Example 2: Performance of a Deep Neural Network Versus Echocardiography in Detecting Heart Murmurs

FIG. 9 and FIG. 10 show a summary of results of a classification of a heart murmur database using gold standard echocardiography methods and a neural network disclosed herein. The Johns Hopkins University (JHU) heart murmur database is a collection of heart sound recordings curated by Professor W. Reid Thompson, M.D., at Johns Hopkins School of Medicine. This database includes annotated sounds collected at multiple positions with graded heart murmurs diagnoses confirmed via gold standard echocardiography. To ensure independence and prevent bias, all audio and annotation data are held by JHU and aggregate data on the performance of the algorithm are accessible by researchers. This database is used to provide independent confirmation of the algorithm's performance under use by a skilled user.

Overall, 2,534 of 3,180 files in the database were successfully analyzed (79.7%). For the primary outcome measure of distinguishing heart murmur recordings at the auscultation position at which the murmur is best heard (n=384 cases) from recordings with no murmur from auscultation at the left mid-sternal border (LMSB) position (n=122 controls), the algorithm performance is summarized in FIG. 9 and FIG. 10. Table 910 shows a summary of the results for all intensity grades of heart murmurs. Table 920 shows a summary of the results as a function of intensity grade of heart murmurs. The algorithm shows increased sensitivity for the highest intensity heart murmurs. Table 930 shows a summary of the results as a function of intensity grades of heart murmurs further including echo-confirmed pathologic murmurs. The algorithm shows increased sensitivity when echo data is included. FIG. 10 shows a summary of the results as a function of pathology.

Example 3: Performance of a Deep Neural Network in Detecting Aortic Stenosis

Consecutive patients undergoing transthoracic echocardiography (TTE) were prospectively enrolled to undergo phonocardiogram (PCG) recording by a method of the present disclosure.
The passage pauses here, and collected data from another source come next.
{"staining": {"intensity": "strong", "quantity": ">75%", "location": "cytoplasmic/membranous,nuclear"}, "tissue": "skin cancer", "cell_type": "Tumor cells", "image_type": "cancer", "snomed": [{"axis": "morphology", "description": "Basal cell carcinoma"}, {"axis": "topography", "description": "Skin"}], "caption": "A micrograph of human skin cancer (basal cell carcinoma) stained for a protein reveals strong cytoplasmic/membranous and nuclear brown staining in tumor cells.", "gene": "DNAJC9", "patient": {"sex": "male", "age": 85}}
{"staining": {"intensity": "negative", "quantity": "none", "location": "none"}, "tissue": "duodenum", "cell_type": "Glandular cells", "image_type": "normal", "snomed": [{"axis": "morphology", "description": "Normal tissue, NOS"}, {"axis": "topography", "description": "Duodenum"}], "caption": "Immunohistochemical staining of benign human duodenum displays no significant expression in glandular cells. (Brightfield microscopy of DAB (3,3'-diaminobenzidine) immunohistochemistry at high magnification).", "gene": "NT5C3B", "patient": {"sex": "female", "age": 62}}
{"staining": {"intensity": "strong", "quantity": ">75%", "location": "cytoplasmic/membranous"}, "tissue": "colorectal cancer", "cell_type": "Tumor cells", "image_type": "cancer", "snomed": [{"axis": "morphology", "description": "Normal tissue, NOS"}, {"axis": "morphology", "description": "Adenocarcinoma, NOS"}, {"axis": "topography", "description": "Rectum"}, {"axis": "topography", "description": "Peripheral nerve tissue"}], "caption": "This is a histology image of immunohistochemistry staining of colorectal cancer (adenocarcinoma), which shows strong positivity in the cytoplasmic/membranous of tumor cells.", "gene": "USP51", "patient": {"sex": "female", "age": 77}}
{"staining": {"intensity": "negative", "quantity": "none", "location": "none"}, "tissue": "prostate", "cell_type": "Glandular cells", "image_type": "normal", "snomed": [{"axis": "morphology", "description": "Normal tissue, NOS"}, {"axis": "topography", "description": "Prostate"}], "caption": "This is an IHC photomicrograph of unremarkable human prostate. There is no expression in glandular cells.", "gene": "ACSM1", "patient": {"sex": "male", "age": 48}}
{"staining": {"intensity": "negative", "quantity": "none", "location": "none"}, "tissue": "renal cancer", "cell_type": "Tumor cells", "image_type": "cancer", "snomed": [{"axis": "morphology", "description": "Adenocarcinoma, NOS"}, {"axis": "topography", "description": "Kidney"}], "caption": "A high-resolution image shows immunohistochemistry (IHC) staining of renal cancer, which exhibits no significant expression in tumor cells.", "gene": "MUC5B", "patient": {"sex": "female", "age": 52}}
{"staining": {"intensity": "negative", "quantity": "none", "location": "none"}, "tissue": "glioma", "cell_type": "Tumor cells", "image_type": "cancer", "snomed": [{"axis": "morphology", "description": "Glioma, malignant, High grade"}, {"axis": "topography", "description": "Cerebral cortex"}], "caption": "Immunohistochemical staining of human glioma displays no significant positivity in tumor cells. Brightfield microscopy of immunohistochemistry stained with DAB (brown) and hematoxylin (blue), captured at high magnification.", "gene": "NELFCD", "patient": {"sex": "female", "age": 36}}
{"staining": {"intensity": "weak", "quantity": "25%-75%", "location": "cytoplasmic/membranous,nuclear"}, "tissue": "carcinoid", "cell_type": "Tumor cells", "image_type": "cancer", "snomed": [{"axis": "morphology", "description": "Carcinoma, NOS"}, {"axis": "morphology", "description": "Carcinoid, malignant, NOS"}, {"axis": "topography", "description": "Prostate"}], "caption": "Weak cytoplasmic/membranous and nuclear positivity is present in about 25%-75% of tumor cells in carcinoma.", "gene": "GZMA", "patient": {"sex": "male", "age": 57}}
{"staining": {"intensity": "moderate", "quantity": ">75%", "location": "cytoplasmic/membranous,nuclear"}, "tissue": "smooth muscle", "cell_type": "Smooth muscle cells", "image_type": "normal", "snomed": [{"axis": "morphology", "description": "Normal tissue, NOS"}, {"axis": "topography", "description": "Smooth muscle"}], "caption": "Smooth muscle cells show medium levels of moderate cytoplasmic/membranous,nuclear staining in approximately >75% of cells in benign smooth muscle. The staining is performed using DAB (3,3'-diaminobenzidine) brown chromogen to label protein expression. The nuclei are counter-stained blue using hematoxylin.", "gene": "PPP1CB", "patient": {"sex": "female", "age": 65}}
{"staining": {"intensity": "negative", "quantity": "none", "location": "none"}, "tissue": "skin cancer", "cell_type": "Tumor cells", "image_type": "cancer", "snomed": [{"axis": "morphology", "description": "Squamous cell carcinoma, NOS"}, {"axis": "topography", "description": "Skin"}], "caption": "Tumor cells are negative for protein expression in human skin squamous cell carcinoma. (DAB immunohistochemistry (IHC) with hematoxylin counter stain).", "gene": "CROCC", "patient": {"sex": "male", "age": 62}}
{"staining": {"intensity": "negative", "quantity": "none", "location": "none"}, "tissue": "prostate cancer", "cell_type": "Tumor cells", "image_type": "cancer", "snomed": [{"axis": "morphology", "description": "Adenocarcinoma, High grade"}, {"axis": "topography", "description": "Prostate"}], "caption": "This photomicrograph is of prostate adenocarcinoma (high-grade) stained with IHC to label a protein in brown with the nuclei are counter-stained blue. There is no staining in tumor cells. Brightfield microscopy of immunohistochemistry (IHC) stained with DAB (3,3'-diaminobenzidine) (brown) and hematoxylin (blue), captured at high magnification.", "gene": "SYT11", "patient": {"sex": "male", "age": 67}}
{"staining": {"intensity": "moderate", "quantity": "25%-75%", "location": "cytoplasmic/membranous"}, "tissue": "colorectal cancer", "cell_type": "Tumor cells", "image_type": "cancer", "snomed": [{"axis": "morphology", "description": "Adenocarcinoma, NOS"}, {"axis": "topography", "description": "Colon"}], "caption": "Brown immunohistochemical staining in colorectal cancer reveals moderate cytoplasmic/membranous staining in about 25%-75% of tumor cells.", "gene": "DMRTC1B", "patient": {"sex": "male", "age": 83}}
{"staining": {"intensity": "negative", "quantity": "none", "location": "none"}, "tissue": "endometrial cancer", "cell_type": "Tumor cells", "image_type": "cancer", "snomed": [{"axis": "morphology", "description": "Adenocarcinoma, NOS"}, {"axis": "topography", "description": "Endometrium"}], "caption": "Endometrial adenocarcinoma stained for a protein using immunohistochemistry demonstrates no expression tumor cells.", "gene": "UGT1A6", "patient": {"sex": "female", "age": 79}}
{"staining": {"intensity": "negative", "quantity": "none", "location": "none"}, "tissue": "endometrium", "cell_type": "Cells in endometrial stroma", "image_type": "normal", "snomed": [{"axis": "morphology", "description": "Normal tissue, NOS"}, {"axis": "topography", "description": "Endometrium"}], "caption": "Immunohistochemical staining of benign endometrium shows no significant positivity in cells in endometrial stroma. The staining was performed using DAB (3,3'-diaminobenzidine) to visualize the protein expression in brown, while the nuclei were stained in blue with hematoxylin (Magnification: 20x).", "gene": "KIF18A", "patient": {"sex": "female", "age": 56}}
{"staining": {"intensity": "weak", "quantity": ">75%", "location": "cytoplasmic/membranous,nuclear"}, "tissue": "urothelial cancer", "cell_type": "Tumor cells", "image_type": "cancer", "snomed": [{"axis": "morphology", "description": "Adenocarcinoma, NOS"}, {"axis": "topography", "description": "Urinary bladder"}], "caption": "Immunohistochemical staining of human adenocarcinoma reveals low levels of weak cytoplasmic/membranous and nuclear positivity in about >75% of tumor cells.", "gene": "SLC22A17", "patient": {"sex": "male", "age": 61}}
Recordings 15 seconds long were obtained at four standard auscultation positions (aortic, pulmonic, tricuspid, and mitral regions). A machine learning algorithm of the present disclosure assessed the presence or absence of murmur with dominant localization to the right upper sternal border indicating clinically significant aortic stenosis (AS), defined as moderate or greater on TTE. 161 patients were enrolled at the time of data analysis, yielding 639 recordings. FIG. 14 shows a receiver-operating characteristic (ROC) curve for detection of aortic stenosis (AS). 14 of these patients (8.7%) were found to have significant AS on TTE. The receiver-operating characteristic curve had an area of 0.964, yielding a sensitivity of 97.2% (95% CI, 84.7-99.5%) and a specificity of 86.4% (95% CI, 84.0-88.7%) for the detection of clinically significant AS.

FIG. 15 shows a phonocardiogram (PCG) recording from a patient with significant aortic stenosis (AS) with intense signals observed in the aortic region.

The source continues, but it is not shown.